‘O Diário de Anne Frank’ em banda desenhada: uma nova forma de conhecer Anne Frank

13 OUTUBRO, 2017 -

Uma menina de estrutura frágil, aconselhada a não fazer exercício físico na escola por os ombros e as ancas se deslocarem facilmente, foi obrigada a fugir da Alemanha para Amesterdão. Pouco tempo depois, a Alemanha invadiu a Holanda e e ela foi forçada a esconder-se num anexo durante quase dois anos. A perseguição dos nazis aos judeus, obrigou-a a conviver no mesmo exíguo espaço com Margot Frank (irmã), Otto Frank (pai), Edith Frank (mãe), A família Van Pels- composta por Herman Van Pels (marido), Augusta van Pels (esposa), Peter van Pels (filho)- e Fritz Pfeffer, o dentista. Ela viria a ser capturada e enviada para o campo de concentração em Bergen-Belsen. Resistiu cerca de sete meses, entre Agosto de 1944 e Março de 1945, até o tifo provocar a sua morte. O seu nome era Annelies Marie Frank; o seu diário é conhecido por milhões de leitores.

O diário de Anne Frank sofreu várias alterações ao longo do tempo. A primeira versão vai desde que ela o recebeu no 13º aniversário, começando logo a escrever, até ao dia em que ouviu Guerrit Bolkestein, membro do Governo holandês no exílio, a solicitar a manutenção de documentos, como cartas e diários, para, no pós-guerra, serem a prova do sofrimento do povo holandês.

De seguida, Anne Frank começou a preparar o seu diário para depois ser publicado. Algumas passagens consideradas desinteressantes foram retiradas, enquanto outras foram adicionadas. Ao guardar a primeira versão, Anne Frank ficou com duas versões. Uma terceira viria ainda a ser acrescentada, quando o pai, já depois do falecimento da filha, selecionou textos da 1ª e 2ª versões para publicar uma mais curta, de forma a corresponder aos critérios do editor holandês. Aspectos sobre a sexualidade de Anne Frank assim como muitos dos seus comentários depreciativos sobre as pessoas que coabitavam o mesmo espaço (a mãe e a irmã eram vistas sob um prisma muito negativo) foram eliminados pelo pai. Esta versão é a mais conhecida.

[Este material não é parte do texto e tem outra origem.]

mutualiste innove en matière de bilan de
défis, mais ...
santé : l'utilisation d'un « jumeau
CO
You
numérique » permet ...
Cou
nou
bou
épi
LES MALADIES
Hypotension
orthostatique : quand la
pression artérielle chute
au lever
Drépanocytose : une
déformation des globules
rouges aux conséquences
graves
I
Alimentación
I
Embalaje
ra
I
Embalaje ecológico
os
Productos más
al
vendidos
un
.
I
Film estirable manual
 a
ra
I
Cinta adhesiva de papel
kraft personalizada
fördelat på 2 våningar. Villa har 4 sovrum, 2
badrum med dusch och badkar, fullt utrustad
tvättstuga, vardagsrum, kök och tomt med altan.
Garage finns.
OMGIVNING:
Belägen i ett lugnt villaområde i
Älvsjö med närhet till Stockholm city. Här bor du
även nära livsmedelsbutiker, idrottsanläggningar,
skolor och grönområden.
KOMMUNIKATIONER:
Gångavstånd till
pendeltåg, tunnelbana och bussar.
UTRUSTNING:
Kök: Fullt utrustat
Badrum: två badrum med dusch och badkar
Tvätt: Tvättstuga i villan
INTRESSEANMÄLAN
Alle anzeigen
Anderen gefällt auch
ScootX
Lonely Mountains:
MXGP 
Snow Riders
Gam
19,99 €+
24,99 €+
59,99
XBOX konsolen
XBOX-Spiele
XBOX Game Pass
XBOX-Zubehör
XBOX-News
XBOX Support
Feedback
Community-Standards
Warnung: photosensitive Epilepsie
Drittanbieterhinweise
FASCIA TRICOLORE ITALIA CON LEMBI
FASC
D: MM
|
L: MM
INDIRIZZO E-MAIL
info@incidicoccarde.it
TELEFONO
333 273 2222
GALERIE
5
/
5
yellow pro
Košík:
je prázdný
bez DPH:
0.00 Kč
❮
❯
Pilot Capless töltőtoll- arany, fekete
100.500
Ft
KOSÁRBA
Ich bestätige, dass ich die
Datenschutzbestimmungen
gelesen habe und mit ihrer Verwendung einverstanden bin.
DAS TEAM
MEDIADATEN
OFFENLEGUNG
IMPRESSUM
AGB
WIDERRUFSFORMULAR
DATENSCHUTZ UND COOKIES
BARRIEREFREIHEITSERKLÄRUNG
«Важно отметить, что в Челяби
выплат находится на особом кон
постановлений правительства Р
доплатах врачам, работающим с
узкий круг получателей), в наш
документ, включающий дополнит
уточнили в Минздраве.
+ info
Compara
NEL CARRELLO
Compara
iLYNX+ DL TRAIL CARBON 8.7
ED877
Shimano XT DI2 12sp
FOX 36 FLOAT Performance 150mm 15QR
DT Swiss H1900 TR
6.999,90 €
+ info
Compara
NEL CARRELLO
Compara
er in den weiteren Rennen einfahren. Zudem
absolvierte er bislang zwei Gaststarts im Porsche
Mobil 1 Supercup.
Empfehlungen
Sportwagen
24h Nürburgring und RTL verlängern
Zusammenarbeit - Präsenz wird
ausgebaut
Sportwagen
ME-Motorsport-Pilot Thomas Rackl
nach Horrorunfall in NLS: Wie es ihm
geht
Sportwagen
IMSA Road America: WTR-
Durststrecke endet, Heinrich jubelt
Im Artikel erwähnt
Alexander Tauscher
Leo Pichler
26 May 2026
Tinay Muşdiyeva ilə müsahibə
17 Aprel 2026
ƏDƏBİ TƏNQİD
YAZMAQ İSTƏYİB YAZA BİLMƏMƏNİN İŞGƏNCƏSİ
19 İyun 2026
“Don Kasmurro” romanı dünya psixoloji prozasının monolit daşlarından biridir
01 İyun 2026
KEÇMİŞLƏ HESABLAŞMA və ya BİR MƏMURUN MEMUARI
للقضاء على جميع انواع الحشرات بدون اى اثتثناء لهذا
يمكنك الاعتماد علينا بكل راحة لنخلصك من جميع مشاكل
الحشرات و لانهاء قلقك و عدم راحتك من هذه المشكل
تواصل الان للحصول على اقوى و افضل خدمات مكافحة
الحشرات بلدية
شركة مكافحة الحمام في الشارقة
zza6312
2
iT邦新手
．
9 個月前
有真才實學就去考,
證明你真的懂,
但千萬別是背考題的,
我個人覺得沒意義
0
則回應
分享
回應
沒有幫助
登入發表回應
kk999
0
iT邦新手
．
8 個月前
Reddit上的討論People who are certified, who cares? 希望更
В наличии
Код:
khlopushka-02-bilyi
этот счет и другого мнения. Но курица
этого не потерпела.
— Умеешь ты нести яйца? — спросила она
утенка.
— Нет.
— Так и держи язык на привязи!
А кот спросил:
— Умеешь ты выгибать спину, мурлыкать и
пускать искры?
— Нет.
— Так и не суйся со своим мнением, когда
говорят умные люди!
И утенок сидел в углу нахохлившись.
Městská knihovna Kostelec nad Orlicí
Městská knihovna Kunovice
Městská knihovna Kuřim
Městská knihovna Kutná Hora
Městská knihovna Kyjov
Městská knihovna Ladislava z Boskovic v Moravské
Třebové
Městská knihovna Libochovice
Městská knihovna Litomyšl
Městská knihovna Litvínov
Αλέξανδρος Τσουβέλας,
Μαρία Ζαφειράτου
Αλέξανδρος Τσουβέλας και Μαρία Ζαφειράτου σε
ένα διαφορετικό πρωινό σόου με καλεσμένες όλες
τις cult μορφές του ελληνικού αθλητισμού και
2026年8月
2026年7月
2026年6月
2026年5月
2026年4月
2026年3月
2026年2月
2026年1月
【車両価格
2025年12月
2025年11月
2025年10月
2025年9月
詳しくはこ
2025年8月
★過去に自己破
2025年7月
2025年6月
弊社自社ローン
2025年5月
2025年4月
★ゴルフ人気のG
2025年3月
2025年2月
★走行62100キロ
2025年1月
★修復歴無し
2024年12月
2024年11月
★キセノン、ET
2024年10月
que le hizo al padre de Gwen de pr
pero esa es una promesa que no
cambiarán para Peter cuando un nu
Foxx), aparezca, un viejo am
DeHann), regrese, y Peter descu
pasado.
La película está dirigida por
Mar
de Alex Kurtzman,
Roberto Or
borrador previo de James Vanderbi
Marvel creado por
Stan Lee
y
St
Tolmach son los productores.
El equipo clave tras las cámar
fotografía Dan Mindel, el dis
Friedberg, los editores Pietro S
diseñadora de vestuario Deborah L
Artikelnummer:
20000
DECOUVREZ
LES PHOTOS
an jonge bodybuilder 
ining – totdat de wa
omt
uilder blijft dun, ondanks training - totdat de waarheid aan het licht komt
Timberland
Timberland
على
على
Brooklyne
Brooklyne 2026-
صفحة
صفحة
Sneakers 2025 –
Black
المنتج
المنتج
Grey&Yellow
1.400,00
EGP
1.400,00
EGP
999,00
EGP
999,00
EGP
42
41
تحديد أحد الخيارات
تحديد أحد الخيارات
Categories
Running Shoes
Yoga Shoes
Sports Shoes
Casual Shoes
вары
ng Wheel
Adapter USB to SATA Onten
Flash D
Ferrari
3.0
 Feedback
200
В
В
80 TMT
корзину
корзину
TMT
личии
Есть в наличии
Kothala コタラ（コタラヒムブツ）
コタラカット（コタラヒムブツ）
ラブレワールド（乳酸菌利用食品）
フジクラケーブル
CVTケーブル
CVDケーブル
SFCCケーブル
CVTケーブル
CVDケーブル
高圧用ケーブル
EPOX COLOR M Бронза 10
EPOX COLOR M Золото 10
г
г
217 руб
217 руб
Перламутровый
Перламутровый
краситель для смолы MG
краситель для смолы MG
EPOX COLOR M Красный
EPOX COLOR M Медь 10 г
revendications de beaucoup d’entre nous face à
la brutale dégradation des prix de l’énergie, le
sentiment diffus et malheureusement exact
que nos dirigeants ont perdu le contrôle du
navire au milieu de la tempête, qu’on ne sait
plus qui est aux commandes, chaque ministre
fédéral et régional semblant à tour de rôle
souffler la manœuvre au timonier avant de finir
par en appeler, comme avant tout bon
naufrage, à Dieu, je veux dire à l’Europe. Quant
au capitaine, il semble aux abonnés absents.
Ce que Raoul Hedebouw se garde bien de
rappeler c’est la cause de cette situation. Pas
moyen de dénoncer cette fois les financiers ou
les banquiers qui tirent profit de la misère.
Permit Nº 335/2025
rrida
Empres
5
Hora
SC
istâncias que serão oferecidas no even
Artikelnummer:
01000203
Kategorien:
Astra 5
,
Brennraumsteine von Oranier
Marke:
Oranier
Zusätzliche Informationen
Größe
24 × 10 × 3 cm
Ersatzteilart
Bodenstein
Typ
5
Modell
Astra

“O Diário de Anne Frank”, versão BD (Porto Editora), traduzido por Elsa T. S. Vieira, regista as constantes oscilações de humor de Anne Frank, a sua preocupação constante com a comida, a fulgurante imaginação e o humor com que, por vezes, dotava as suas descrições dos outros elementos do anexo (a Sra Van Daan, constantemente desenhada sentada no bacio, ou o hipocondríaco Peter Van Daan, que ora pensa estar a morrer do coração, de cancro na garganta ou por os rins estarem a falhar, são memoráveis). Além disso, Ari Folman (Haifa, 1962) e David Polonsky (Kiev, 1973) recuperam o sentimento de desprezo que ela sentia pela mãe e os aspectos relevantes quanto ao amadurecimento sexual. “Tenho de admitir que de cada vez que vejo um corpo nu feminino, fico em êxtase.” (pág.97), afirma Anne Frank depois de se lembrar de uma noite em que propôs a uma amiga mostrarem os seios uma à outra, como prova de amizade. Anos mais tarde, viria a apaixonar-se por Peter van Daan.
Peter Van Daan era, na realidade, Peter Van Pels.

Da 1ª para a 2ª versão, a autora decidiu atribuir pseudónimos às suas personagens reais. Na adaptação do texto para este diário gráfico,  Ari Folman e David Polonsky utilizaram os pseudónimos, tal qual Anne Frank fizera, mas introduziram uma valiosa correspondência entre os nomes verdadeiros e respectivos pseudónimos.

O diário gráfico é uma interpretação dos dois autores das palavras de Anne Frank. Uma interpretação respeitosa, sempre com candura,  que viria a merecer a autorização da família de Anne Frank para posterior publicação. A abordagem de Folman e Polonsky foi conservadora, não arriscando em inovar nas imagens. Este registo, similar no conteúdo embora diferente na linguagem, mantém em memória a morte de milhões pelas mãos dos nazis. A dupla de autores volta assim a abordar temas impactantes, tal qual fizeram em “Valsa de Bashir”, com o objectivo de chegar a uma nova geração de leitores.

A banda-desenhada continua a ser, para o público em geral, associado a uma faixa etária mais infantil. Está errado. Obras como “Maus”, de Art Spiegelman,  são monumentos literários destinados a todos os públicos.
Ver o mundo de Anne Frank pelas janelas desenhadas por David Polonsky é uma nova experiência.